Question: does our model learn to consider properties not related to the store in question? Can, for instance, the properties for store #4 affect the Sales in store #6 (in our model, at the moment of inference)?

For the model I am building, this “cross store variance” is very relevant: read my comments below.

1 Like

For the model I am building, “cross store variance” is very relevant: I am attempting to model the hydrology of the river Meuse.
X’s are rainfall stats (in a long/lat grid of ca 160 squares, mm total per day)
Y = river flow (in m3/s) in one (or more) downstream measuring station(s), measured daily. Here is a crude viz for the “rainiest” day in my data (2010-8-26 was a bad day to live in Dortmund.


The red dots are measuring stations in The Netherlands. The cross indicates the river’s source.

The river flow in each station is influenced by many (but not all) squares in this map. Least of all by Dortmund, that is flowing into the Rhine. I want my model to learn that quantitatively.

Here is the data I am setting up for this model. Let’s say I want to predict Y = stat8_flow

day  ; grid1_rain; grid2_rain; ...; grid100_rain; stat1_flow; stat2_flow; ...; stat8_flow
1 jan; 2         ; 4         ; ...; 200         ; 101       ; 102       ; ...; 108
2 jan; 1         ; 12        ; ...;  30         ; 131       ; 182       ; ...;  78

I have introduced all the relevant X’s for one day in the same row. With 160+ X’s, those rows grow very fast.

Notice how the geo-spatial relations between grid squares has been removed. I am not sure if that is a problem. But also, I am not sure how to present the data differently.
Following the Rossmann example, I would create a table with highly redundant data. Merge 160 rain measurements per day into a date-indexed table will produce a lot of NA’s to be filled with … with what exactly?

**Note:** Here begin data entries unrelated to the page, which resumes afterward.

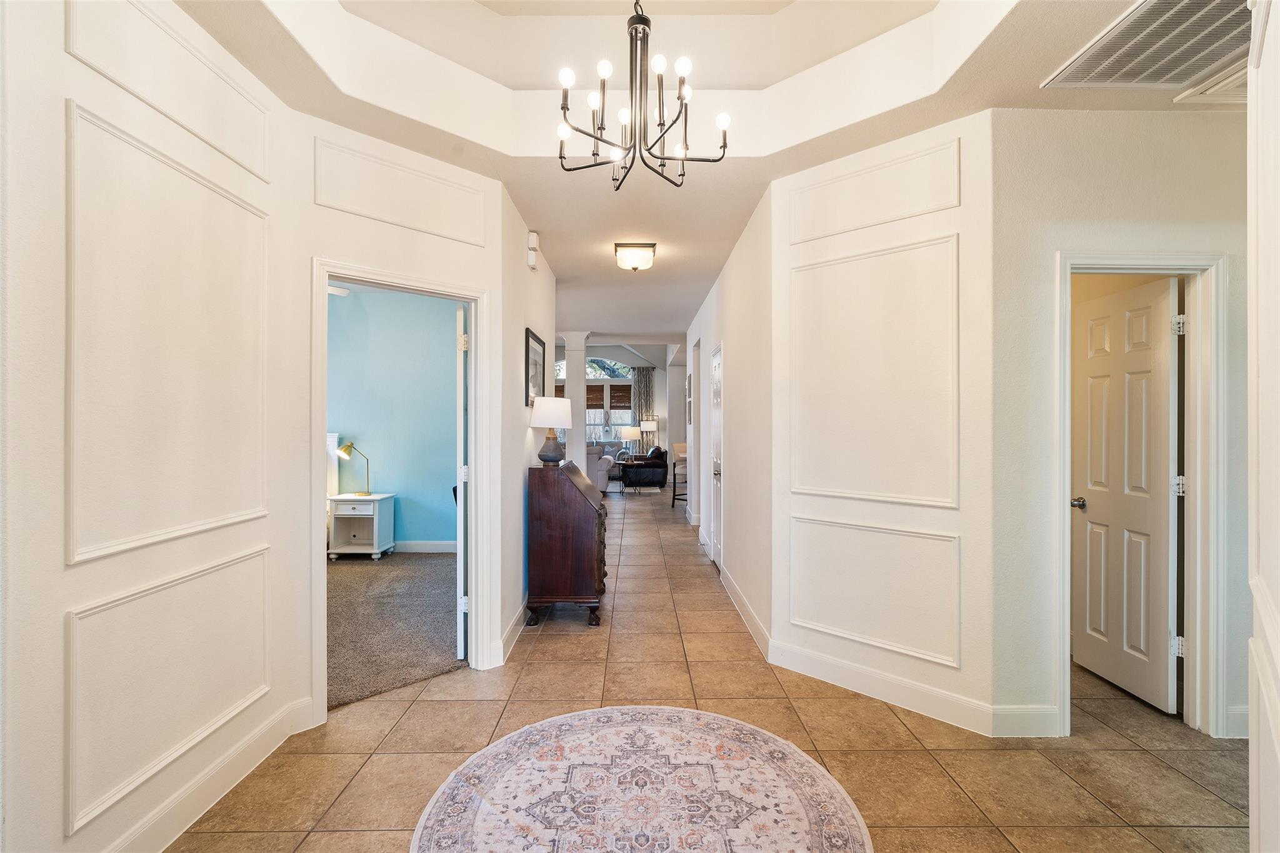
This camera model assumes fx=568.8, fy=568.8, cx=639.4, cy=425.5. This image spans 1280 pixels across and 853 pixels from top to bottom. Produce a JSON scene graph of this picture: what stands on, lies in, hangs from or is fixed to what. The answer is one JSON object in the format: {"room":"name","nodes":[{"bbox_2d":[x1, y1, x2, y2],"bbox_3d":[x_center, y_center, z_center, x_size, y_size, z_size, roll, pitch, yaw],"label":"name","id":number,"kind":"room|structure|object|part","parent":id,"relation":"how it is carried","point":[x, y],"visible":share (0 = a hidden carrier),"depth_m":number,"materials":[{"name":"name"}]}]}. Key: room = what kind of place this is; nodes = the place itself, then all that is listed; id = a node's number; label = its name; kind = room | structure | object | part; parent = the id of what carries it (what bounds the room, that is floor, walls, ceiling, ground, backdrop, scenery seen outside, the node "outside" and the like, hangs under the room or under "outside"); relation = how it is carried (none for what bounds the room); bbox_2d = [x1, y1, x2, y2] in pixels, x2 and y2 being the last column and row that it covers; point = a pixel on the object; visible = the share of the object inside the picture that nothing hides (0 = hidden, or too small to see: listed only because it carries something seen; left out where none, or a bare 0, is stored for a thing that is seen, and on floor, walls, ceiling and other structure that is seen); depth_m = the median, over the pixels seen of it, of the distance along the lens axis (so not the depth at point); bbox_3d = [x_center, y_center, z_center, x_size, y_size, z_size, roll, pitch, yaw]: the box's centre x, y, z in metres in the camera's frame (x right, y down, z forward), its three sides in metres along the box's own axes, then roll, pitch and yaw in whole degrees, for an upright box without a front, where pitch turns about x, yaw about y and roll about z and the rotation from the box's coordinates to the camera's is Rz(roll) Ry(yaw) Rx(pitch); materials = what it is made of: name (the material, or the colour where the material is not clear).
{"room":"entryway","nodes":[
{"label":"entryway","id":0,"kind":"room"},
{"bbox_2d":[0,0,306,852],"bbox_3d":[-1.561,-0.080,0.786,0.128,2.892,3.773,0,0,0],"label":"left wall","id":1,"kind":"structure","parent":0,"point":[56,73],"depth_m":1.70,"materials":[{"name":"white paint"}]},
{"bbox_2d":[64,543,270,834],"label":"wall molding","id":2,"kind":"structure","parent":1,"relation":"attached to","point":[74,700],"depth_m":1.76,"materials":[{"name":"white paint"}]},
{"bbox_2d":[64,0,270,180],"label":"wall molding","id":3,"kind":"structure","parent":1,"relation":"attached to","point":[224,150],"depth_m":1.83,"materials":[{"name":"white paint"}]},
{"bbox_2d":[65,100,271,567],"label":"wall molding","id":4,"kind":"structure","parent":1,"relation":"attached to","point":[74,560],"depth_m":1.78,"materials":[{"name":"white paint"}]},
{"bbox_2d":[107,695,318,852],"bbox_3d":[-1.544,1.285,1.183,0.021,0.135,3.005,0,0,0],"label":"baseboard","id":5,"kind":"structure","parent":1,"relation":"attached to","point":[244,747],"depth_m":2.02,"materials":[{"name":"white paint"}]},
{"bbox_2d":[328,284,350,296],"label":"ceiling fan","id":6,"kind":"object","parent":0,"point":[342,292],"visible":0.28,"depth_m":5.30,"materials":[{"name":"white"}]},
{"bbox_2d":[324,282,459,550],"bbox_3d":[-3.276,-0.081,6.098,4.103,2.885,0.133,0,0,0],"label":"bedroom wall","id":7,"kind":"structure","parent":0,"point":[399,484],"depth_m":6.03,"materials":[{"name":"paint"}]},
{"bbox_2d":[391,540,456,553],"bbox_3d":[-3.138,1.287,5.992,3.680,0.130,0.018,0,0,0],"label":"bedroom baseboard","id":8,"kind":"structure","parent":7,"relation":"attached to","point":[429,548],"depth_m":6.02,"materials":[{"name":"white paint"}]},
{"bbox_2d":[326,551,463,711],"bbox_3d":[-2.908,1.392,4.279,4.545,0.095,3.907,0,0,0],"label":"carpet floor","id":9,"kind":"structure","parent":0,"point":[342,578],"depth_m":3.91,"materials":[{"name":"carpet"}]},
{"bbox_2d":[326,433,338,550],"bbox_3d":[-3.880,0.702,4.957,1.826,1.278,2.229,0,0,0],"label":"bed","id":10,"kind":"object","parent":9,"relation":"on","point":[332,439],"visible":0.12,"depth_m":5.94,"materials":[{"name":"white"}]},
{"bbox_2d":[327,492,395,560],"bbox_3d":[-2.847,1.040,5.876,0.499,0.609,0.449,0,0,0],"label":"nightstand","id":11,"kind":"object","parent":9,"relation":"on","point":[364,513],"visible":0.96,"depth_m":5.74,"materials":[{"name":"white wood"}]},
{"bbox_2d":[335,440,372,495],"bbox_3d":[-2.932,0.445,5.872,0.325,0.545,0.220,0,0,0],"label":"lamp","id":12,"kind":"object","parent":11,"relation":"on","point":[344,449],"visible":0.99,"depth_m":5.84,"materials":[{"name":"gold metal"}]},
{"bbox_2d":[293,110,515,706],"bbox_3d":[-1.144,-0.100,2.976,1.067,2.954,0.129,0,0,-45],"label":"bedroom doorway wall","id":13,"kind":"structure","parent":0,"point":[489,279],"depth_m":2.81,"materials":[{"name":"white paint"}]},
{"bbox_2d":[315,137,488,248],"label":"wall molding","id":14,"kind":"structure","parent":13,"relation":"attached to","point":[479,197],"depth_m":2.79,"materials":[{"name":"white paint"}]},
{"bbox_2d":[310,257,493,723],"bbox_3d":[-1.203,0.313,2.955,0.168,2.093,0.935,0,0,45],"label":"bedroom door frame","id":15,"kind":"structure","parent":13,"relation":"attached to","point":[319,530],"depth_m":3.05,"materials":[{"name":"white paint"}]},
{"bbox_2d":[453,309,466,658],"bbox_3d":[-1.109,0.350,3.602,0.115,1.999,0.755,0,0,-13],"label":"bedroom door","id":16,"kind":"structure","parent":15,"relation":"attached to","point":[462,640],"depth_m":3.23,"materials":[{"name":"white paint"}]},
{"bbox_2d":[498,186,553,665],"bbox_3d":[-0.856,-0.090,4.466,0.132,2.919,2.312,0,0,0],"label":"hallway left wall","id":17,"kind":"structure","parent":0,"point":[522,441],"depth_m":3.70,"materials":[{"name":"paint"}]},
{"bbox_2d":[497,599,527,665],"bbox_3d":[-0.788,1.284,4.128,0.017,0.131,2.055,0,0,0],"label":"baseboard","id":18,"kind":"structure","parent":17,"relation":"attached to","point":[509,642],"depth_m":3.48,"materials":[{"name":"white paint"}]},
{"bbox_2d":[526,230,540,270],"bbox_3d":[-0.739,-1.221,3.935,0.061,0.243,0.122,0,0,0],"label":"door chime","id":19,"kind":"object","parent":17,"relation":"attached to","point":[534,237],"visible":0.99,"depth_m":3.90,"materials":[{"name":"white plastic"}]},
{"bbox_2d":[525,326,546,406],"bbox_3d":[-0.807,-0.420,4.411,0.027,0.572,0.631,0,0,0],"label":"framed picture","id":20,"kind":"object","parent":17,"relation":"attached to","point":[532,376],"visible":0.86,"depth_m":4.35},
{"bbox_2d":[550,343,677,470],"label":"far wall","id":21,"kind":"structure","parent":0,"point":[592,352],"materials":[{"name":"white paint"}]},
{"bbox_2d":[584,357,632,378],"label":"arched window","id":22,"kind":"structure","parent":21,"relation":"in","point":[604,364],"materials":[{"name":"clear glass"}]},
{"bbox_2d":[584,358,634,444],"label":"window","id":23,"kind":"structure","parent":21,"relation":"in","point":[604,391],"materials":[{"name":"white glass"}]},
{"bbox_2d":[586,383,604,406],"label":"window shade","id":24,"kind":"object","parent":23,"relation":"attached to","point":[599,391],"visible":0.49,"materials":[{"name":"brown wood"}]},
{"bbox_2d":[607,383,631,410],"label":"window blind","id":25,"kind":"object","parent":23,"relation":"attached to","point":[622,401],"visible":0.9,"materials":[{"name":"brown wood"}]},
{"bbox_2d":[632,368,654,451],"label":"curtain","id":26,"kind":"object","parent":21,"relation":"attached to","point":[642,371],"visible":0.57,"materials":[{"name":"grey fabric"}]},
{"bbox_2d":[177,0,1235,346],"bbox_3d":[0.461,-1.567,5.214,6.348,0.323,12.721,0,0,0],"label":"ceiling","id":27,"kind":"structure","parent":0,"point":[559,267],"depth_m":2.85,"materials":[{"name":"white paint"}]},
{"bbox_2d":[614,241,656,271],"bbox_3d":[-0.034,-1.335,4.563,0.322,0.175,0.316,0,0,0],"label":"ceiling light","id":28,"kind":"object","parent":27,"relation":"attached to","point":[634,262],"visible":0.99,"depth_m":4.46,"materials":[{"name":"white glass"}]},
{"bbox_2d":[556,0,732,191],"bbox_3d":[-0.005,-1.504,2.261,0.679,1.037,0.673,0,0,0],"label":"chandelier","id":29,"kind":"object","parent":27,"relation":"hanging from","point":[660,113],"visible":0.99,"depth_m":2.23,"materials":[{"name":"black metal"}]},
{"bbox_2d":[1041,0,1253,91],"bbox_3d":[1.960,-1.380,1.970,0.603,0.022,0.681,0,0,0],"label":"air vent","id":30,"kind":"object","parent":27,"relation":"attached to","point":[1195,70],"visible":0.99,"depth_m":2.08,"materials":[{"name":"metal"}]},
{"bbox_2d":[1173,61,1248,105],"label":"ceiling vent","id":31,"kind":"object","parent":27,"relation":"attached to","point":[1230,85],"visible":0.58,"depth_m":2.32,"materials":[{"name":"white"}]},
{"bbox_2d":[165,481,1253,852],"bbox_3d":[0.447,1.407,5.882,6.531,0.101,14.282,0,0,0],"label":"tile floor","id":32,"kind":"structure","parent":0,"point":[1000,842],"depth_m":2.42,"materials":[{"name":"beige tile"}]},
{"bbox_2d":[526,460,608,626],"bbox_3d":[-0.503,0.831,4.249,0.490,1.069,0.832,0,0,0],"label":"secretary desk","id":33,"kind":"object","parent":32,"relation":"on","point":[592,565],"visible":0.98,"depth_m":3.88,"materials":[{"name":"brown wood"}]},
{"bbox_2d":[529,395,573,463],"bbox_3d":[-0.658,0.038,4.227,0.326,0.497,0.330,0,0,0],"label":"table lamp","id":34,"kind":"object","parent":33,"relation":"on","point":[542,416],"visible":1,"depth_m":4.14,"materials":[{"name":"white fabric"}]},
{"bbox_2d":[561,330,588,455],"bbox_3d":[-0.950,-0.026,8.213,0.401,2.709,0.407,0,0,0],"label":"column","id":35,"kind":"structure","parent":32,"relation":"on","point":[569,381],"depth_m":8.09,"materials":[{"name":"white paint"}]},
{"bbox_2d":[585,443,615,491],"bbox_3d":[-1.095,0.852,10.971,1.184,0.917,0.977,0,0,0],"label":"sofa","id":36,"kind":"object","parent":32,"relation":"on","point":[604,466],"visible":0.31,"depth_m":10.58,"materials":[{"name":"fabric"}]},
{"bbox_2d":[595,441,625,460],"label":"sofa","id":37,"kind":"object","parent":32,"relation":"on","point":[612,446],"visible":0.28,"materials":[{"name":"grey fabric"}]},
{"bbox_2d":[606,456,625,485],"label":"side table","id":38,"kind":"object","parent":32,"relation":"on","point":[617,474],"visible":0.42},
{"bbox_2d":[618,424,639,455],"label":"table lamp","id":39,"kind":"object","parent":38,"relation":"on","point":[632,431],"visible":0.9,"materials":[{"name":"metal"}]},
{"bbox_2d":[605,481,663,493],"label":"area rug","id":40,"kind":"object","parent":32,"relation":"on","point":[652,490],"visible":0.53,"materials":[{"name":"carpet"}]},
{"bbox_2d":[410,705,871,852],"bbox_3d":[-0.007,1.350,1.973,1.556,0.010,1.617,0,0,0],"label":"round rug","id":41,"kind":"object","parent":32,"relation":"on","point":[687,712],"visible":1,"depth_m":2.08,"materials":[{"name":"carpet"}]},
{"bbox_2d":[620,446,669,489],"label":"black armchair","id":42,"kind":"object","parent":32,"relation":"on","point":[629,479],"visible":0.96,"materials":[{"name":"black leather"}]},
{"bbox_2d":[640,417,658,451],"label":"floor lamp","id":43,"kind":"object","parent":32,"relation":"on","point":[652,426],"visible":0.81,"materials":[{"name":"metal"}]},
{"bbox_2d":[670,440,687,507],"bbox_3d":[0.757,0.803,9.360,0.465,1.072,0.548,0,0,0],"label":"bar stool","id":44,"kind":"object","parent":32,"relation":"on","point":[675,481],"visible":0.49,"depth_m":9.27,"materials":[{"name":"wood"}]},
{"bbox_2d":[682,181,774,657],"bbox_3d":[0.780,-0.069,6.862,0.134,2.883,6.841,0,0,0],"label":"hallway right wall","id":45,"kind":"structure","parent":0,"point":[740,357],"depth_m":4.24,"materials":[{"name":"white paint"}]},
{"bbox_2d":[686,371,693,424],"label":"picture frame","id":46,"kind":"object","parent":45,"relation":"attached to","point":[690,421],"visible":0.96,"depth_m":7.44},
{"bbox_2d":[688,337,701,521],"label":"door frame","id":47,"kind":"object","parent":45,"relation":"in","point":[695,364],"visible":0.51,"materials":[{"name":"white"}]},
{"bbox_2d":[709,343,723,565],"bbox_3d":[0.733,0.325,5.430,0.098,2.056,0.759,0,0,0],"label":"hallway door","id":48,"kind":"structure","parent":45,"relation":"in","point":[717,555],"depth_m":5.51,"materials":[{"name":"white paint"}]},
{"bbox_2d":[720,565,771,663],"bbox_3d":[0.734,1.287,4.357,0.017,0.130,2.416,0,0,0],"label":"baseboard","id":49,"kind":"structure","parent":45,"relation":"attached to","point":[740,598],"depth_m":3.84,"materials":[{"name":"white paint"}]},
{"bbox_2d":[771,110,996,734],"bbox_3d":[1.206,-0.071,2.955,1.084,2.898,0.132,0,0,44],"label":"angled wall","id":50,"kind":"structure","parent":0,"point":[902,232],"depth_m":2.83,"materials":[{"name":"white paint"}]},
{"bbox_2d":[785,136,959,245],"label":"wall molding","id":51,"kind":"structure","parent":50,"relation":"attached to","point":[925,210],"depth_m":2.84,"materials":[{"name":"white paint"}]},
{"bbox_2d":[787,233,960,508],"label":"wall molding","id":52,"kind":"structure","parent":50,"relation":"attached to","point":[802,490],"depth_m":2.83,"materials":[{"name":"white paint"}]},
{"bbox_2d":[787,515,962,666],"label":"wall molding","id":53,"kind":"structure","parent":50,"relation":"attached to","point":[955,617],"depth_m":2.83,"materials":[{"name":"white paint"}]},
{"bbox_2d":[768,638,1001,735],"bbox_3d":[1.259,1.276,2.779,1.244,0.128,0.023,0,0,45],"label":"baseboard","id":54,"kind":"structure","parent":50,"relation":"attached to","point":[810,667],"depth_m":2.73,"materials":[{"name":"white paint"}]},
{"bbox_2d":[986,104,1248,748],"bbox_3d":[2.517,-0.049,2.548,1.877,2.829,0.122,0,0,0],"label":"right wall","id":55,"kind":"structure","parent":0,"point":[1053,247],"depth_m":2.50,"materials":[{"name":"paint"}]},
{"bbox_2d":[991,705,1058,736],"bbox_3d":[1.701,1.285,2.476,0.394,0.134,0.015,0,0,0],"label":"baseboard","id":56,"kind":"structure","parent":55,"relation":"attached to","point":[1020,717],"depth_m":2.47,"materials":[{"name":"white paint"}]},
{"bbox_2d":[1053,250,1228,741],"bbox_3d":[2.238,0.324,2.576,0.799,2.100,0.161,0,0,0],"label":"door frame","id":57,"kind":"structure","parent":55,"relation":"attached to","point":[1200,264],"depth_m":2.51,"materials":[{"name":"white paint"}]},
{"bbox_2d":[1071,275,1181,713],"bbox_3d":[2.497,0.335,2.968,0.175,2.020,0.645,0,0,0],"label":"white door","id":58,"kind":"structure","parent":57,"relation":"attached to","point":[1150,357],"depth_m":2.89,"materials":[{"name":"white paint"}]},
{"bbox_3d":[2.459,0.437,3.191,0.097,0.064,0.106,0,0,0],"label":"doorknob","id":59,"kind":"part","parent":58,"relation":"part of","materials":[{"name":"silver metal"}]},
{"bbox_2d":[1224,705,1250,737],"bbox_3d":[2.747,1.292,2.450,0.451,0.129,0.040,0,0,0],"label":"baseboard","id":60,"kind":"structure","parent":55,"relation":"attached to","point":[1243,710],"depth_m":2.46,"materials":[{"name":"white paint"}]},
{"bbox_2d":[1246,0,1279,852],"bbox_3d":[1.177,-0.030,1.011,0.872,2.772,0.723,0,0,0],"label":"right foreground wall","id":61,"kind":"structure","parent":0,"point":[1273,588],"depth_m":1.21,"materials":[{"name":"white paint"}]}
]}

day  ; grid; rain ; stat; flow
1 jan; 1   ; 2    ; NA  ; NA
1 jan; 2   ; 4    ; NA  ; NA
1 jan; ... ; ...  ; NA  ; NA
1 jan; 100 ; 200  ; NA  ; NA
1 jan; NA  ; NA   ; 1   ; 101
1 jan; NA  ; NA   ; 2   ; 102
1 jan; NA  ; NA   ; ... ; ...
1 jan; NA  ; NA   ; 8   ; 108
2 jan; ..........etc.........

I am considering presenting 2D data (geo-spatial rain measurements) as 2D arrays. The flow measurements could be 1D arrays. Both arrays could be placed into a position in a Pandas dataframe.

day  ; rain                  ; flow
1 jan; [[ 2,  4, ...,  18],  ; [101,102, ..., 108]
        [ 0,  0, ...,  29]
         ...
        [13, 15, ..., 200]]
2 jan; ....................etc...............

But would the model be able to handle data with such complicated dimensions?

Why don’t you directly feed data to DL for instance to LSTM network. It can handle the whole data? Do you really need embeddings?

in courses/dl1/lesson3-rossman.ipynb

Jeremy has the following function to create categorical data:

for v in cat_vars: joined[v] = joined[v].astype('category').cat.as_ordered()

Does anyone understand why we need to include ‘as_ordered()’?

I can’t see a reason for this step.

1 Like

Sets the Categorical to be ordered ?

Does that mean we are kind of giving more weights to the categorical columns as on first come service basis?